++++ SOURCE INFORMATION

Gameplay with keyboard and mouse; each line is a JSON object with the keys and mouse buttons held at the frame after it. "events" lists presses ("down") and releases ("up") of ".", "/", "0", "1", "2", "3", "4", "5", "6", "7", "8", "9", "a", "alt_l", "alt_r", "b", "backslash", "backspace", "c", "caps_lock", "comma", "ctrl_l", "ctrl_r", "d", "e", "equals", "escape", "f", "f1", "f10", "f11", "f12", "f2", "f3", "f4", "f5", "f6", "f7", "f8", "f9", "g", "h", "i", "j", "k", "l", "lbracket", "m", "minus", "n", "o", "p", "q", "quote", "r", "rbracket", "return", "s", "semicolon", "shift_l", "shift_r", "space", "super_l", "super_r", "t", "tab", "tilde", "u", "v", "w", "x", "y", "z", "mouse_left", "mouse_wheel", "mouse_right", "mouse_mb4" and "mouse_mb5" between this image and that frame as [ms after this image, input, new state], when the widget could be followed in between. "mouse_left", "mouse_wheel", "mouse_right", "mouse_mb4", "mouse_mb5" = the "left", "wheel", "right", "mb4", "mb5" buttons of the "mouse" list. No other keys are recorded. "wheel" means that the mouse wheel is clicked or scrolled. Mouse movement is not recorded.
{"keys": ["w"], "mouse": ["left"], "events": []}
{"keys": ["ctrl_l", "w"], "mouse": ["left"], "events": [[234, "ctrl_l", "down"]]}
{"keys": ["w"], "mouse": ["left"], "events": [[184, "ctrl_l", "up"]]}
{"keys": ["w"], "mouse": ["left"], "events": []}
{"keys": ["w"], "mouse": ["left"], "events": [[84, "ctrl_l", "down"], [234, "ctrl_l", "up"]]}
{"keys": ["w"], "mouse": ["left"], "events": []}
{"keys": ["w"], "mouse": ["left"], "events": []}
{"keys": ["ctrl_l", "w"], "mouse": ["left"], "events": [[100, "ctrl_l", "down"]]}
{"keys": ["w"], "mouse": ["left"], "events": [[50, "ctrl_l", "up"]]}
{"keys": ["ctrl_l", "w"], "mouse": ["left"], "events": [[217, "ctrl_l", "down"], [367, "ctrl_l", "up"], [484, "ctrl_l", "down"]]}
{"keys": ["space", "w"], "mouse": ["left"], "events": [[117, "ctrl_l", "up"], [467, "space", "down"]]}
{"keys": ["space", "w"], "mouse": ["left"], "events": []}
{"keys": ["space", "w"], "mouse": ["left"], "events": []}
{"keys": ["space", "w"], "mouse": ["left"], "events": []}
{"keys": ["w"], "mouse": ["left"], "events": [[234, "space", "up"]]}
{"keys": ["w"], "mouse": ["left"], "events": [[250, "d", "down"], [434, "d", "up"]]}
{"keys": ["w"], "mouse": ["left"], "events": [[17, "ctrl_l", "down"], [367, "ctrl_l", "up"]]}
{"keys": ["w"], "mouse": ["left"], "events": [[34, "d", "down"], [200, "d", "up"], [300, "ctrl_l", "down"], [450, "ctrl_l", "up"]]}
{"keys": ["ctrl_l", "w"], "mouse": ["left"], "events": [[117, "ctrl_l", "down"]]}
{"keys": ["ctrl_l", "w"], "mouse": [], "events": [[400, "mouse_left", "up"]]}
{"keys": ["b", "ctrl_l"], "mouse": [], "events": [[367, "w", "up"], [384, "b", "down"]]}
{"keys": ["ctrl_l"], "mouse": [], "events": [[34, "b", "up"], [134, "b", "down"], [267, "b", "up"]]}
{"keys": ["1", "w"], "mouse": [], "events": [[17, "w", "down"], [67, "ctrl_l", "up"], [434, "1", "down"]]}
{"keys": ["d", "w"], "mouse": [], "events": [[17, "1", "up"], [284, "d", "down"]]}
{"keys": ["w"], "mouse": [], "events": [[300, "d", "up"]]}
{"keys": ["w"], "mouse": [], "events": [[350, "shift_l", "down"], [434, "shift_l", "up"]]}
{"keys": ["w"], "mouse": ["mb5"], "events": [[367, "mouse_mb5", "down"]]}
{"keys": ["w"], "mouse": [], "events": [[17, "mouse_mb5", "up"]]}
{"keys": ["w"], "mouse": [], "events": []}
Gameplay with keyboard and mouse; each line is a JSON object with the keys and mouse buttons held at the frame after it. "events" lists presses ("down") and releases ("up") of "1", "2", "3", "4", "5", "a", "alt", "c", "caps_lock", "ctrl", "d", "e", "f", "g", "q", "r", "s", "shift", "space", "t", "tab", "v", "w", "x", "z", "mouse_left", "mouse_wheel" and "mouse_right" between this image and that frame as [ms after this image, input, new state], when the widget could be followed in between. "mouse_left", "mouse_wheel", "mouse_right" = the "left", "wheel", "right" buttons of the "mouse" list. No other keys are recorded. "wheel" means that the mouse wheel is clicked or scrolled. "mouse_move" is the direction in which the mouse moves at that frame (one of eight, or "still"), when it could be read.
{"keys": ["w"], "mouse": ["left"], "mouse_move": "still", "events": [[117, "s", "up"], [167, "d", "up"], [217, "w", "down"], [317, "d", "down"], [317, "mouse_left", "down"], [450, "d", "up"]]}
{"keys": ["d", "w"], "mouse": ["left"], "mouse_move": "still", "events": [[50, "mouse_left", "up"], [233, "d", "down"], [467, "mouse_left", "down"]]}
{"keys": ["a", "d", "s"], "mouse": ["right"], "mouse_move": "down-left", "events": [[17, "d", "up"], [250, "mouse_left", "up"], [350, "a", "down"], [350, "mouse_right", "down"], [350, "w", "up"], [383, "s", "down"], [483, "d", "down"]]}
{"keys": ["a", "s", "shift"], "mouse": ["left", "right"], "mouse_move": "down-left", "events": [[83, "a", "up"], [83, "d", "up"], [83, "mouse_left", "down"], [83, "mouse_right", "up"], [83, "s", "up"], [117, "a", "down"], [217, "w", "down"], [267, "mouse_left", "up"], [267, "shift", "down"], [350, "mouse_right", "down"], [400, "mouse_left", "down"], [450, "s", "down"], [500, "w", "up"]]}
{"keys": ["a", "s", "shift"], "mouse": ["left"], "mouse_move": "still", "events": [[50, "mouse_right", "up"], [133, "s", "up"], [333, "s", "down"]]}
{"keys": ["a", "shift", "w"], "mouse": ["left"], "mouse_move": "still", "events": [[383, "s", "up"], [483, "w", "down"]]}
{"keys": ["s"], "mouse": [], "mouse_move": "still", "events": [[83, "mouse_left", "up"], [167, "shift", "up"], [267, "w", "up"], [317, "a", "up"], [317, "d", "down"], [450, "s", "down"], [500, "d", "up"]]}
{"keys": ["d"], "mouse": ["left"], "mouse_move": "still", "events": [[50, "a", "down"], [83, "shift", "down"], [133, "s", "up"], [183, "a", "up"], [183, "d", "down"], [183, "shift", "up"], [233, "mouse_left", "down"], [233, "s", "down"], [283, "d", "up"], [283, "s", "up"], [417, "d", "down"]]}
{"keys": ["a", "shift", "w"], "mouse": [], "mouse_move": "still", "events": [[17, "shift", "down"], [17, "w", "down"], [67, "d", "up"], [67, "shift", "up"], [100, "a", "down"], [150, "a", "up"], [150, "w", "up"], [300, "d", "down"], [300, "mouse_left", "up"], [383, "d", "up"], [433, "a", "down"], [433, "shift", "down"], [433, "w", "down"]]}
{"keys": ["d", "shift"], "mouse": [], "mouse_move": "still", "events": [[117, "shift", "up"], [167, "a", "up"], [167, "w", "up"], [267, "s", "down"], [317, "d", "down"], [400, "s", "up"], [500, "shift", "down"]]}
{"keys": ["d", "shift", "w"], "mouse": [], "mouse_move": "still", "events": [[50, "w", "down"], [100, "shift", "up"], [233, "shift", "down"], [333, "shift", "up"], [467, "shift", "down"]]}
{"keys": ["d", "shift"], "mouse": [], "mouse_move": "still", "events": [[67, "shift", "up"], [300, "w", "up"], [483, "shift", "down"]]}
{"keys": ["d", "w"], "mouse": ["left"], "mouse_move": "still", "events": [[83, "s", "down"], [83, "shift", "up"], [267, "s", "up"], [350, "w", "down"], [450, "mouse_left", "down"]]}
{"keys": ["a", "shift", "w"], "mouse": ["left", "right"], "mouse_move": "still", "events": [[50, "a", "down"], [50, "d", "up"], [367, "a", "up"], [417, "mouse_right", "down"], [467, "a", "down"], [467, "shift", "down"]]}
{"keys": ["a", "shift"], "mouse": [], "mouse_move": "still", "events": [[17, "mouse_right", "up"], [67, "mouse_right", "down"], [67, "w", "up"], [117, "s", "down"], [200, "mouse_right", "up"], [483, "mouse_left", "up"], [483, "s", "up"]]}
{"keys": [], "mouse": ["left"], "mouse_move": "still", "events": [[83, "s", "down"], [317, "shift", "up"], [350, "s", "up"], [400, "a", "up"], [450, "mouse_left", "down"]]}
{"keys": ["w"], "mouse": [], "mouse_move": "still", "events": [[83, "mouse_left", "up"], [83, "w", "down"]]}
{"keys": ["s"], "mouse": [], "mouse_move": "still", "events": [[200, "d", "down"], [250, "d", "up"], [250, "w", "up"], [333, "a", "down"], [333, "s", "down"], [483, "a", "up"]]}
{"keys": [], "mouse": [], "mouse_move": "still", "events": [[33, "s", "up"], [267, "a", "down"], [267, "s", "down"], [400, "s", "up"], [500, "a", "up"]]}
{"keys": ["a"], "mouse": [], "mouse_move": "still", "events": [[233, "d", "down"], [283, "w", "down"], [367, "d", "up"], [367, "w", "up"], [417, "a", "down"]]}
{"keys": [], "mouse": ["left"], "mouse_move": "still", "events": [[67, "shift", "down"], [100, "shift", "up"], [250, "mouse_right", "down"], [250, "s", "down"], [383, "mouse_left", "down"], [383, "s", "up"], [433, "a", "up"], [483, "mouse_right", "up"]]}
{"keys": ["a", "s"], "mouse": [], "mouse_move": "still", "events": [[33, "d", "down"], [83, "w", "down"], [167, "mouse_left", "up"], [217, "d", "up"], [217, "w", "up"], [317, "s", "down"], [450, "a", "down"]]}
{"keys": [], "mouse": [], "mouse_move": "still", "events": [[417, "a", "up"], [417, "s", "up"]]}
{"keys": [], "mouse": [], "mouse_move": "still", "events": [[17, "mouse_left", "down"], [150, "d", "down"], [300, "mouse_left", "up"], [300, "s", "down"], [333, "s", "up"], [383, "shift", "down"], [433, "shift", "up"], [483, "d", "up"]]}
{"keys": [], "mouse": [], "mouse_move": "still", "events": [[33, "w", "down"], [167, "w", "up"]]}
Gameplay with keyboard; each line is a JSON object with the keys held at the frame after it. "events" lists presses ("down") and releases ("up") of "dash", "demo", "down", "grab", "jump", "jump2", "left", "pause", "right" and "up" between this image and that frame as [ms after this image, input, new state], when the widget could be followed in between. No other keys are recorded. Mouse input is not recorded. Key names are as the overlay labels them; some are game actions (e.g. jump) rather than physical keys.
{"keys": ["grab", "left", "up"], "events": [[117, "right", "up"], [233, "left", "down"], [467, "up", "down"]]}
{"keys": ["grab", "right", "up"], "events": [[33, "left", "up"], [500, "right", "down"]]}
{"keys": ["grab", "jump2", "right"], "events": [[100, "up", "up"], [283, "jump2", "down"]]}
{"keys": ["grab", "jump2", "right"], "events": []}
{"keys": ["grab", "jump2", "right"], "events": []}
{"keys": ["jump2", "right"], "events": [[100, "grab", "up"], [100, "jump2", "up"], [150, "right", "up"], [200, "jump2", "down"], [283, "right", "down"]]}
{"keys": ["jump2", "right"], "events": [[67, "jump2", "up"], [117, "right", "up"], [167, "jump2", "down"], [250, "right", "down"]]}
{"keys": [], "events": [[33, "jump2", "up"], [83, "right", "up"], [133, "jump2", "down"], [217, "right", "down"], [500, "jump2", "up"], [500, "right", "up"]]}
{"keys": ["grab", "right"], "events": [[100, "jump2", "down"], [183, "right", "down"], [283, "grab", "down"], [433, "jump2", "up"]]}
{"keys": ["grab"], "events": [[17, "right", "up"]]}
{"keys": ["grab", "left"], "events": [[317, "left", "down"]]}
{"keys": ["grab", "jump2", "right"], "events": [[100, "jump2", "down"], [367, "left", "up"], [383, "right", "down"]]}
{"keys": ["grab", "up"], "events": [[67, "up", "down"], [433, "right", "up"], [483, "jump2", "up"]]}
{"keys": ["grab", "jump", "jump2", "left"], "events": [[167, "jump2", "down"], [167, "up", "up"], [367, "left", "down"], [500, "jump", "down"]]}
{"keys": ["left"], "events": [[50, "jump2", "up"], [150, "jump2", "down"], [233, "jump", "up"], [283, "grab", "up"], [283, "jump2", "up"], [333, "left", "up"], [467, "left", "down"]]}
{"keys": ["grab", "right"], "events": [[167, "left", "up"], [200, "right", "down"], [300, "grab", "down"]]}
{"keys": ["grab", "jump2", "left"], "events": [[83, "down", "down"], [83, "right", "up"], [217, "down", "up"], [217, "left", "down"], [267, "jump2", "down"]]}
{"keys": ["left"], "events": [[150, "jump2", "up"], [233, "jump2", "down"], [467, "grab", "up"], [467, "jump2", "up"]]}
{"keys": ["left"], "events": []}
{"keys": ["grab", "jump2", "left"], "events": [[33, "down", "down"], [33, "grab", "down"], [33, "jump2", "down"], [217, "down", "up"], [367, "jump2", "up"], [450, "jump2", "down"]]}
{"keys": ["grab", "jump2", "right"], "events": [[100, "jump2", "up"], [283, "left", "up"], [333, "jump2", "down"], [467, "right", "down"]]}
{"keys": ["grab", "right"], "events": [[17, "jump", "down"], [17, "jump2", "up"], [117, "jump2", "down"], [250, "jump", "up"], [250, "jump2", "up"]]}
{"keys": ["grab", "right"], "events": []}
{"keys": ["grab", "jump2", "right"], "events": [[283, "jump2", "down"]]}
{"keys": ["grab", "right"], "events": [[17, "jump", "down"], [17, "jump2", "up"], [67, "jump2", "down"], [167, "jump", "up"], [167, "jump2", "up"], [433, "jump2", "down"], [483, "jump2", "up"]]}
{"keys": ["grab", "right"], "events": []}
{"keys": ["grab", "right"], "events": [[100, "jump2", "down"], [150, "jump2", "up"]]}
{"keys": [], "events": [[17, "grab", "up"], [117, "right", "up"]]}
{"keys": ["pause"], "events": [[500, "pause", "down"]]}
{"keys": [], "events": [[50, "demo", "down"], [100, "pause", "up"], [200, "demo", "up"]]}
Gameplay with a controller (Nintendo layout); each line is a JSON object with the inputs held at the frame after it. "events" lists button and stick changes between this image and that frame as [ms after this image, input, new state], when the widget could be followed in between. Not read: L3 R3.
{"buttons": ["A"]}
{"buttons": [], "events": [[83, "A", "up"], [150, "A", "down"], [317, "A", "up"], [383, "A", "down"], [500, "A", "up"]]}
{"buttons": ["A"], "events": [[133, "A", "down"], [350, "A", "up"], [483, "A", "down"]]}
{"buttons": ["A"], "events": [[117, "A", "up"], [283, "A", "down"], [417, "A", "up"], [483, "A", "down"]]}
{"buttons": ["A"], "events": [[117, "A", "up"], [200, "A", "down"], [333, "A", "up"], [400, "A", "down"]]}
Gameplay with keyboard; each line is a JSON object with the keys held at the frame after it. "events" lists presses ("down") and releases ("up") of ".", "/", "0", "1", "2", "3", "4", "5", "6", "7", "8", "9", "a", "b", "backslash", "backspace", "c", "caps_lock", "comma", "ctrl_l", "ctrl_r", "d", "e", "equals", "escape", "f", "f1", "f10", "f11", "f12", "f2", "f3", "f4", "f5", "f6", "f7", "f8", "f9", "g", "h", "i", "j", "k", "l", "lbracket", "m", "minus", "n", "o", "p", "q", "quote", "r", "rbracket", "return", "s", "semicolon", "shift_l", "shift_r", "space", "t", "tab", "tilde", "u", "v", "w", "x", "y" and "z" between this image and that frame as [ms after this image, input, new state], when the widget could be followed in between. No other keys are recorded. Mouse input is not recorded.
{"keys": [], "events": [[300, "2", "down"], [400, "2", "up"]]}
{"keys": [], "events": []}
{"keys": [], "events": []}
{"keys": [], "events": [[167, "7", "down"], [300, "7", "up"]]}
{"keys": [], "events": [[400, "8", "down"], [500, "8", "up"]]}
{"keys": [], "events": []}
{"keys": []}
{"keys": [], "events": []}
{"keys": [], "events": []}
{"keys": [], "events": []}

++++++++

* **WHAT TO WORK ON**
Search the records above for the string "pause" and copy each line that holds it.

* **RESULT FOR THIS EXERCISE**
Gameplay with keyboard; each line is a JSON object with the keys held at the frame after it. "events" lists presses ("down") and releases ("up") of "dash", "demo", "down", "grab", "jump", "jump2", "left", "pause", "right" and "up" between this image and that frame as [ms after this image, input, new state], when the widget could be followed in between. No other keys are recorded. Mouse input is not recorded. Key names are as the overlay labels them; some are game actions (e.g. jump) rather than physical keys.
{"keys": ["pause"], "events": [[500, "pause", "down"]]}
{"keys": [], "events": [[50, "demo", "down"], [100, "pause", "up"], [200, "demo", "up"]]}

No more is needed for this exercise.